◆ **Work required**
Pick out each line of the data below that contains the string "spleen", and copy those lines. Match case exactly.

--- Start of Data for this exercise ---

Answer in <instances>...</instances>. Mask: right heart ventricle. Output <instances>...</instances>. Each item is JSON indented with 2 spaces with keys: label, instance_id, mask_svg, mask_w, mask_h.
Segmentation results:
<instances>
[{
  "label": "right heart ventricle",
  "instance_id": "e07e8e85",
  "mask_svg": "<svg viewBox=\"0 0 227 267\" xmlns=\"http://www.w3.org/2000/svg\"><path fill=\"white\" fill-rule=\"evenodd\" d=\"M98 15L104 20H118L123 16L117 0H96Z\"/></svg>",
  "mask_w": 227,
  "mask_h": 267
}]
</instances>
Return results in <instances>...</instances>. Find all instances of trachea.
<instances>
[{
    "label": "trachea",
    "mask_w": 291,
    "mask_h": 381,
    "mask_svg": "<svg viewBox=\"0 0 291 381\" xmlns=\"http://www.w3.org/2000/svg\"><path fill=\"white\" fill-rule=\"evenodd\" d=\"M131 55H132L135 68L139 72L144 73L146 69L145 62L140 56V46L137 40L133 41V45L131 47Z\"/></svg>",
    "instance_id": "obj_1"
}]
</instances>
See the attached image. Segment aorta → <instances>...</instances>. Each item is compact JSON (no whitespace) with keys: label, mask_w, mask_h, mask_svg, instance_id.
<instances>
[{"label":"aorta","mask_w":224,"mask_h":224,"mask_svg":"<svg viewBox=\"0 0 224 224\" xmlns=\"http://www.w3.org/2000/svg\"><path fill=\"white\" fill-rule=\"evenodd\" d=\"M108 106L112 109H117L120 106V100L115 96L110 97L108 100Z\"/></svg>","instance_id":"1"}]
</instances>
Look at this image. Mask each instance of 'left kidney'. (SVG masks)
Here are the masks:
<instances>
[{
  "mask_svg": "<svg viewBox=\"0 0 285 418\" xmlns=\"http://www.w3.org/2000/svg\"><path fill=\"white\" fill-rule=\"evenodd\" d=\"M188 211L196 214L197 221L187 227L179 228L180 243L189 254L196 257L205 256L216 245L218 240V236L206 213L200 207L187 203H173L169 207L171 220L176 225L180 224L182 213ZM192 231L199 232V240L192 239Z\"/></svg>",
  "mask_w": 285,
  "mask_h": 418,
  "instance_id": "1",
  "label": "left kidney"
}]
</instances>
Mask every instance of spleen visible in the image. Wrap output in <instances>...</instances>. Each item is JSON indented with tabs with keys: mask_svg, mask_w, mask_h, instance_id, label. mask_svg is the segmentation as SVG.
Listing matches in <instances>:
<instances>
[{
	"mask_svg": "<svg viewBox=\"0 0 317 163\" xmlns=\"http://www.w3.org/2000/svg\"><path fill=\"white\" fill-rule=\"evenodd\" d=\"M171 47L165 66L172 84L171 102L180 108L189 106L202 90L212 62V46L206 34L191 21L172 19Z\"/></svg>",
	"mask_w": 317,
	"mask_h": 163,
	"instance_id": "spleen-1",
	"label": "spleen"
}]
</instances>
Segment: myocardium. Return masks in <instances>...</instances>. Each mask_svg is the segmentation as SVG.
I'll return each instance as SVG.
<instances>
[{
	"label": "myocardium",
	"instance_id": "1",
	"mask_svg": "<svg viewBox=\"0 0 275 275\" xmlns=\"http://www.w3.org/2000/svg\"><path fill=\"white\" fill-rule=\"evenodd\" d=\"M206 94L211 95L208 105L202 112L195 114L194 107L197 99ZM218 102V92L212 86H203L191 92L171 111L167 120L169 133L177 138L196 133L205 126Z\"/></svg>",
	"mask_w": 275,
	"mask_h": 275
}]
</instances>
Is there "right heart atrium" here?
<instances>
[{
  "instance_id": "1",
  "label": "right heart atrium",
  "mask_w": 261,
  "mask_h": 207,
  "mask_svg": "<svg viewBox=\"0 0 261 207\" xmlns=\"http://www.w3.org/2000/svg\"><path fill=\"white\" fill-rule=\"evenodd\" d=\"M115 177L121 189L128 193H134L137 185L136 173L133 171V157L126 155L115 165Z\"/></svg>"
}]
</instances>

--- End of Data for this exercise ---

◆ **Exercise answer**
Mask every instance of spleen visible in the image. Wrap output in <instances>...</instances>. Each item is JSON indented with tabs with keys: mask_svg, mask_w, mask_h, instance_id, label. mask_svg is the segmentation as SVG.
	"instance_id": "spleen-1",
	"label": "spleen"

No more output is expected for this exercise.